The remainder of the book presents work the author did in areas such as how selfish / cooperative interactions within organisms can improve their evolutionary advantage, how "cooperation" or "non-cooperation" among pre-life molecules could play are role in the development of life, and the evolution of language. These topics will be of interest to some readers, but may not seem relevant to some readers who wish to focus on the role of cooperation among members of an intelligent species.
The discussion on the "evolution" of pre-life molecules may be of interest to those interested in the probability of life on other worlds, and those who have wondered why those Earth life-forms we tend to be familiar with seem to all have the same primordial ancestor - rather than there having been multiple independent "first organisms".
He discusses individual life-style choices related to climate change in terms of selfish / cooperative action. However, there's little about business choices, government regulation or the like.
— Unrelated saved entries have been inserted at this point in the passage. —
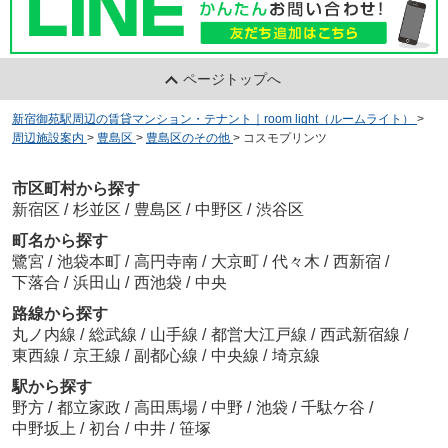
ページトップへ
新宿御苑駅周辺の賃貸マンション・テナント｜room light（ルームライト）
>
周辺施設案内
>
豊島区
>
豊島区のその他
>
コスモプリンツ
市区町村から探す
新宿区
/
杉並区
/
豊島区
/
中野区
/
渋谷区
町名から探す
鷺宮
/
池袋本町
/
高円寺南
/
大京町
/
代々木
/
西新宿
/
下落合
/
浜田山
/
西池袋
/
中央
路線から探す
丸ノ内線
/
総武線
/
山手線
/
都営大江戸線
/
西武新宿線
/
東西線
/
京王線
/
副都心線
/
中央線
/
埼京線
駅から探す
野方
/
都立家政
/
高田馬場
/
中野
/
池袋
/
千駄ケ谷
/
中野坂上
/
初台
/
中井
/
笹塚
The author follows his career in mathematical disciplines related to evolution, cooperation and social interactions. This includes his team building the areas of evolutionary graph theory and evolutionary set theory. It continues to add more facets to the previous understanding. Among other things, we learn that cooperation is more successful in smaller groups where individuals can expect repeated interactions with the same people and in situations where people have various potential types of connections to others which allows them to find groups where cooperation is active, and where individuals can find others with multiple commonalities on which to bond.
If I had to choose between relying on observations of the real world or mathematical simulations to determine what theory was correct, I'd choose the observations. However, having both suggest to us the usefulness of cooperation makes the case stronger.